• EXERCISE REQUIREMENTS:
1. Duplicate everything in the "About Dahlia" bio from "In addition to" down to "and Original Pickup.".
2. According to the "About Dahlia" bio, where is Schweitzer currently chair of the Film and Media department?

About Dahlia
DAHLIA SCHWEITZER is a pop culture critic, writer, and professor. Described by Vogue as “sexy, rebellious, and cool,” Schweitzer writes about film, television, music, gender, identity, and everything in between. She studied at Wesleyan University, lived and worked in New York City and Berlin, and completed her MA and PhD at the Art Center College of Design and UCLA. She is currently chair of the Film and Media department at the Fashion Institute of Technology in New York City.
In addition to her books, Dahlia has essays in publications including Cinema Journal, Journal of Popular Film and Television, Hyperallergic, Jump Cut, Quarterly Review of Film and Video, and The Journal of Popular Culture. She has also released several albums of electronic music, including Plastique and Original Pickup.

Professor
As a professor of film and media studies, Dahlia exposes her students to a variety of theoretical approaches and cinematic techniques, asking them to approach both with analytical inquisitiveness. Her aim is to pass her own curiosity on to her students, encouraging them to think across their classes and experiences to create intellectual connections between course materials and the world in which they live. She strives to remind her students that the loudest voice is not necessarily correct, and in so doing, helps them find their own.

• STORED DATA:
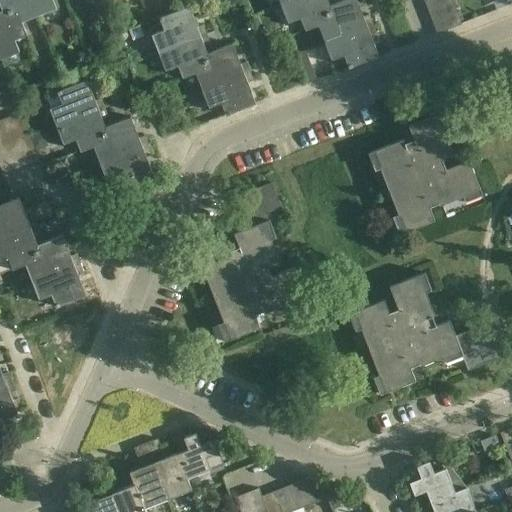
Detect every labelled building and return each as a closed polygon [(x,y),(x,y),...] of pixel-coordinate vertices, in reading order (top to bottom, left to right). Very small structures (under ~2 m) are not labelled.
[(22,23),(38,16),(31,0),(0,0),(0,5),(1,9),(15,4),(22,23)] [(31,0),(38,16),(56,9),(52,0),(31,0)] [(206,12),(212,9),(217,8),(215,5),(213,0),(205,0),(202,1),(206,12)] [(305,30),(318,25),(335,18),(330,5),(328,0),(293,0),(282,5),(288,22),(300,18),(305,30)] [(318,25),(324,41),(373,22),(369,13),(363,16),(357,0),(342,0),(330,5),(335,18),(318,25)] [(424,0),(428,11),(453,1),(452,0),(424,0)] [(154,18),(165,13),(160,1),(149,5),(154,18)] [(453,1),(428,11),(433,22),(457,12),(453,1)] [(0,57),(1,59),(19,52),(15,40),(26,35),(22,23),(15,4),(1,9),(0,9),(0,57)] [(151,34),(158,52),(207,33),(203,24),(197,26),(190,6),(159,18),(164,29),(151,34)] [(462,24),(457,12),(433,22),(437,34),(462,24)] [(117,24),(120,32),(127,29),(124,21),(117,24)] [(344,56),(349,68),(379,56),(370,34),(376,32),(373,22),(324,41),(332,61),(344,56)] [(116,30),(102,35),(108,51),(122,45),(116,30)] [(214,31),(207,34),(210,42),(217,39),(214,31)] [(182,77),(196,72),(212,66),(208,53),(205,46),(211,43),(207,33),(158,52),(165,70),(177,65),(182,77)] [(196,72),(203,90),(251,72),(247,62),(241,65),(233,43),(208,53),(212,66),(196,72)] [(309,60),(305,50),(295,54),(299,64),(309,60)] [(227,115),(255,104),(256,104),(248,83),(254,81),(251,72),(203,90),(210,108),(222,103),(227,115)] [(412,89),(417,104),(424,120),(408,126),(417,149),(408,152),(403,140),(373,151),(405,231),(434,220),(429,207),(438,203),(439,205),(480,190),(469,160),(446,169),(442,160),(454,155),(445,132),(439,115),(459,108),(446,75),(412,89)] [(95,100),(88,81),(88,80),(57,91),(62,104),(49,108),(56,126),(104,107),(101,98),(95,100)] [(80,152),(93,147),(110,140),(105,127),(103,120),(108,118),(104,107),(56,126),(63,144),(75,140),(80,152)] [(8,117),(17,141),(30,136),(20,112),(8,117)] [(0,120),(0,130),(6,145),(17,141),(8,117),(0,120)] [(93,147),(100,164),(148,146),(145,136),(139,138),(131,117),(105,127),(110,140),(93,147)] [(43,133),(31,138),(36,151),(48,146),(43,133)] [(30,136),(17,141),(27,164),(39,159),(30,136)] [(17,141),(6,145),(15,169),(27,164),(17,141)] [(0,147),(0,166),(3,174),(15,169),(6,145),(0,147)] [(152,155),(148,146),(100,164),(107,182),(119,177),(124,188),(154,177),(147,157),(152,155)] [(254,314),(263,310),(264,312),(305,296),(293,266),(270,275),(267,266),(279,262),(263,222),(284,214),(271,183),(237,196),(249,227),(233,233),(242,256),(234,260),(228,247),(199,258),(230,338),(259,327),(254,314)] [(0,240),(37,226),(34,217),(27,219),(18,197),(13,199),(10,193),(0,196),(0,240)] [(11,268),(23,263),(42,256),(37,244),(35,238),(41,236),(37,226),(0,240),(0,260),(7,257),(11,268)] [(64,234),(37,244),(42,256),(23,263),(30,281),(82,262),(78,252),(71,254),(64,234)] [(86,271),(82,262),(30,281),(37,299),(50,294),(55,307),(87,294),(79,274),(86,271)] [(354,310),(386,392),(415,381),(410,368),(419,364),(420,366),(461,350),(468,371),(500,358),(487,324),(455,336),(449,320),(426,329),(423,320),(435,315),(419,274),(389,286),(398,309),(389,312),(384,299),(354,310)] [(0,385),(11,381),(8,372),(2,374),(0,370),(0,385)] [(15,391),(11,381),(0,385),(0,420),(17,414),(9,393),(15,391)] [(0,449),(17,439),(7,424),(0,428),(0,449)] [(222,445),(215,448),(211,439),(200,443),(195,432),(182,437),(187,448),(176,453),(186,478),(210,469),(210,470),(222,466),(221,464),(228,461),(222,445)] [(481,439),(486,453),(500,448),(495,434),(481,439)] [(161,446),(158,437),(145,442),(150,454),(159,451),(161,446)] [(153,462),(150,454),(145,442),(133,446),(141,466),(153,462)] [(176,453),(153,462),(167,498),(191,489),(186,478),(176,453)] [(426,490),(430,501),(455,491),(467,486),(456,472),(449,475),(446,467),(434,471),(430,460),(405,470),(414,494),(426,490)] [(129,471),(144,511),(145,511),(144,507),(167,498),(153,462),(141,466),(129,471)] [(132,483),(111,491),(118,511),(144,511),(129,471),(127,471),(132,483)] [(317,501),(308,478),(296,482),(305,506),(317,501)] [(296,482),(284,487),(294,510),(305,506),(296,482)] [(511,485),(502,490),(506,499),(511,496),(511,485)] [(258,486),(245,491),(253,511),(265,511),(267,511),(261,495),(258,486)] [(467,486),(455,491),(430,501),(434,511),(472,511),(477,511),(467,486)] [(284,487),(273,491),(280,511),(289,511),(294,510),(284,487)] [(333,489),(324,492),(331,510),(339,506),(333,489)] [(89,511),(118,511),(111,491),(85,501),(89,511)] [(253,511),(245,491),(233,496),(239,511),(253,511)] [(280,511),(273,491),(261,495),(267,511),(280,511)]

• OUTPUTS BY TASK:
1.
In addition to her books, Dahlia has essays in publications including Cinema Journal, Journal of Popular Film and Television, Hyperallergic, Jump Cut, Quarterly Review of Film and Video, and The Journal of Popular Culture. She has also released several albums of electronic music, including Plastique and Original Pickup.

2. At the Fashion Institute of Technology in New York City.